Across all samples, biovolume was calculated after Hillebrand et al.84, assuming spherical (Spherical and Rosette classes) and prolate spheroidal (Oval, Spheroid, Papilla classes) geometries for snow algae cysts. Filamentous Ancylonema, Unicellular Ancylonema, and Trebouxiophyceae-like cells were assumed to have cylindrical geometries. Biovolume calculations for the different cell types combined with FlowCam geodesic length values and additional cell width and length measurements undertaken with ImageJ v 1.53t85. For morphologies classified as snow algae, unicellular Ancylonema, and single-cell associated with filamentous Ancylonema, calculations in the snow sample were based on individual cell length and width measurements conducted using ImageJ. Biovolume calculations for the Trebouxiophyceae-like category were based on FlowCam Geodesic length values and width measurements acquired using ImageJ. For algae in the Filamentous Ancylonema class quantified in the ice samples, ~500 length and 100 width measurements of single cells in filaments were conducted in ImageJ and averaged across triplicates for each sample. These averaged width and length ImageJ values were also used to calculate average single-cell biovolumes. The quotient of average single-cell length and the Geodesic length of individual filaments provided the estimated number of Ancylonema cells associated with each filament. For each sample, the total biovolume contributed by algae of the Filamentous Ancylonema was then calculated by multiplying the estimated number of single cells in filaments by the average single-cell biovolume.

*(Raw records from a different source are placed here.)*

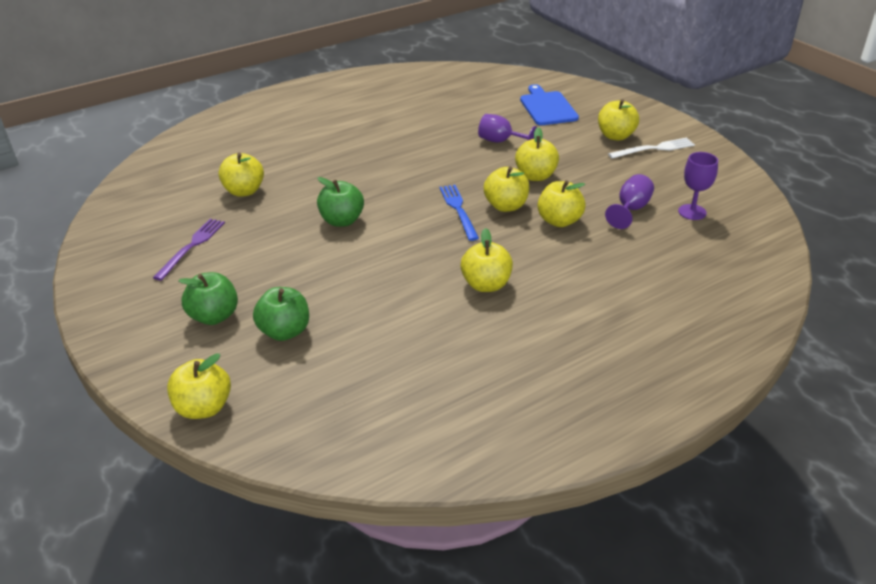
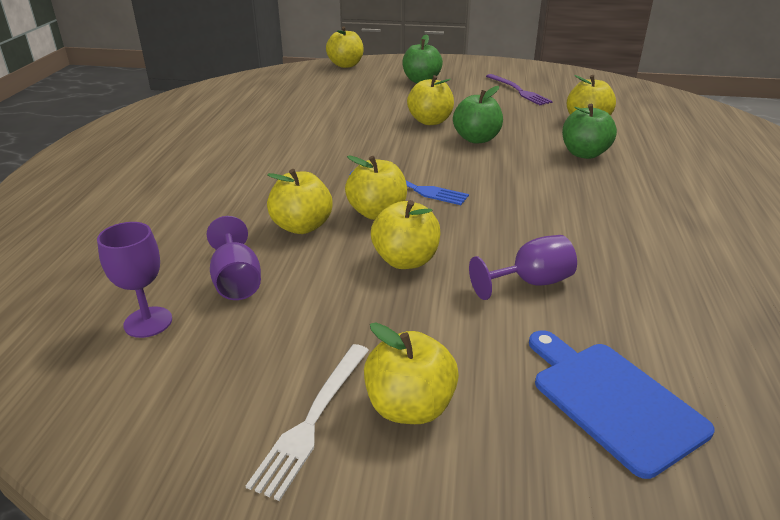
camera: 130 degrees right, 5 degrees down
(285, 331) = (370, 91): green apple -> green apple (584, 154)
(486, 285) = (289, 155): yellow apple -> yellow apple (430, 121)
(547, 107) = (612, 400): blue cutting board -> blue cutting board turned 150 degrees counterclockwise

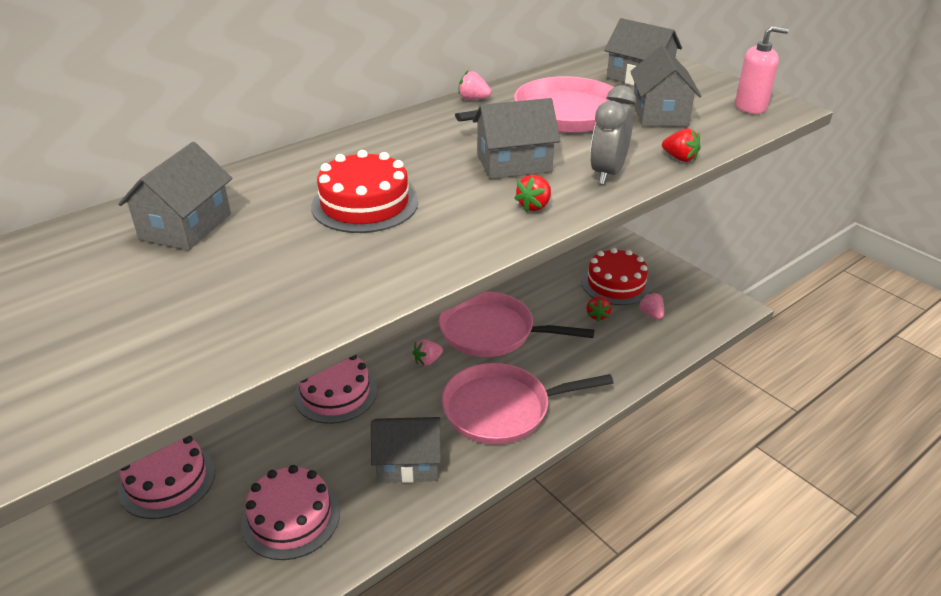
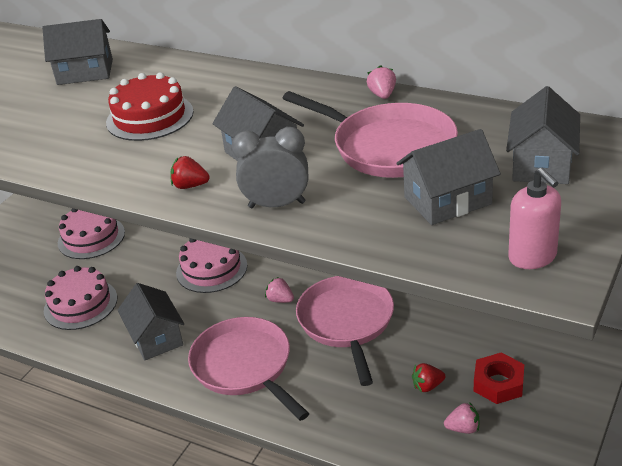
camera: 70 degrees right, 0 degrees up
(616, 284) = (498, 383): red cake -> red nut
(651, 314) = (463, 428): pink strawberry -> pink strawberry turned 45 degrees clockwise
(679, 158) = (343, 237): red strawberry -> none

Metabolomics extraction, identification, and normalization

The 19 red snow samples and 9 dark ice samples from the replicate filtrations of the collected five red snow and three dark ice samples were vacuum concentrated (RT, 1200 rpm, 8 mbar, RVC 2–25 CDplus, Christ) to remove methanol, freeze-dried (Scanvac CoolSafe, Labogene), and stored at −80 °C until extraction. Metabolites were extracted with a biphasic extraction protocol and analyzed by gas chromatography-mass spectrometry (GC-MS, MeOH-water extract) and liquid chromatography-mass spectrometry (LC-MS, MTBE extract), respectively. The methods for both metabolite extraction and analysis are available in Peter et al.19.

Raw data was pre-processed in MS-DIAL, and annotated LC-MS and GC-MS feature tables were imported into an R workspace (R Core Team 2021). To normalize variance in feature intensity based on technical factors, median peak intensity per sample, extracted sample dry weight, and run order in measurement batch were removed for each metabolic feature using an ANOVA-based approach86. We decided on a rank-based comparison of metabolite intensities between red snow and dark ice samples to account for different matrix effects of both sample types on ionization and detection in GC-MS and LC-MS analysis. Normalized intensities were therefore converted to percentages of the metabolome analyzed by GC-MS and LC-MS for each sample.

Statistical analysis

All plots and statistical analysis were undertaken in R with rstatix v0.7.287, ggplot2 v3.4.288, and ggVennDiagram v1.2.389. Figure panels were assembled and annotated in Inkscape v. 1.3.2.